| TASK TO COMPLETE |
Set each entry down verbatim, omitting images.

| SOURCE RECORDS |

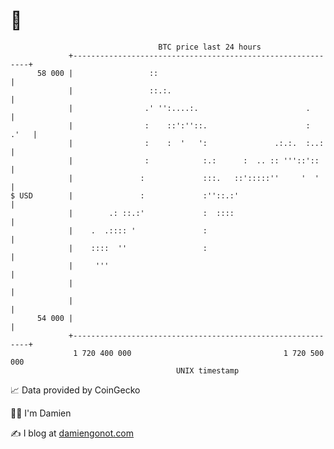 * 👋

#+begin_example
                                    BTC price last 24 hours                    
                +------------------------------------------------------------+ 
         58 000 |                 ::                                         | 
                |                 ::.:.                                      | 
                |                .' '':....:.                        .       | 
                |                :    ::':''::.                      :  .'   | 
                |                :    :  '   ':               .:.:.  :..:    | 
                |                :            :.:      :  .. :: '''::'::     | 
                |               :             :::.   ::':::::''     '  '     | 
   $ USD        |               :             :''::.:'                       | 
                |        .: ::.:'             :  ::::                        | 
                |    .  .:::: '               :                              | 
                |    ::::  ''                 :                              | 
                |     '''                                                    | 
                |                                                            | 
                |                                                            | 
         54 000 |                                                            | 
                +------------------------------------------------------------+ 
                 1 720 400 000                                  1 720 500 000  
                                        UNIX timestamp                         
#+end_example
📈 Data provided by CoinGecko

🧑‍💻 I'm Damien

✍️ I blog at [[https://www.damiengonot.com][damiengonot.com]]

| TASK OUTPUT |
 * 👋

#+begin_example
                                    BTC price last 24 hours                    
                +------------------------------------------------------------+ 
         58 000 |                 ::                                         | 
                |                 ::.:.                                      | 
                |                .' '':....:.                        .       | 
                |                :    ::':''::.                      :  .'   | 
                |                :    :  '   ':               .:.:.  :..:    | 
                |                :            :.:      :  .. :: '''::'::     | 
                |               :             :::.   ::':::::''     '  '     | 
   $ USD        |               :             :''::.:'                       | 
                |        .: ::.:'             :  ::::                        | 
                |    .  .:::: '               :                              | 
                |    ::::  ''                 :                              | 
                |     '''                                                    | 
                |                                                            | 
                |                                                            | 
         54 000 |                                                            | 
                +------------------------------------------------------------+ 
                 1 720 400 000                                  1 720 500 000  
                                        UNIX timestamp                         
#+end_example
📈 Data provided by CoinGecko

🧑‍💻 I'm Damien

✍️ I blog at [[https://www.damiengonot.com][damiengonot.com]]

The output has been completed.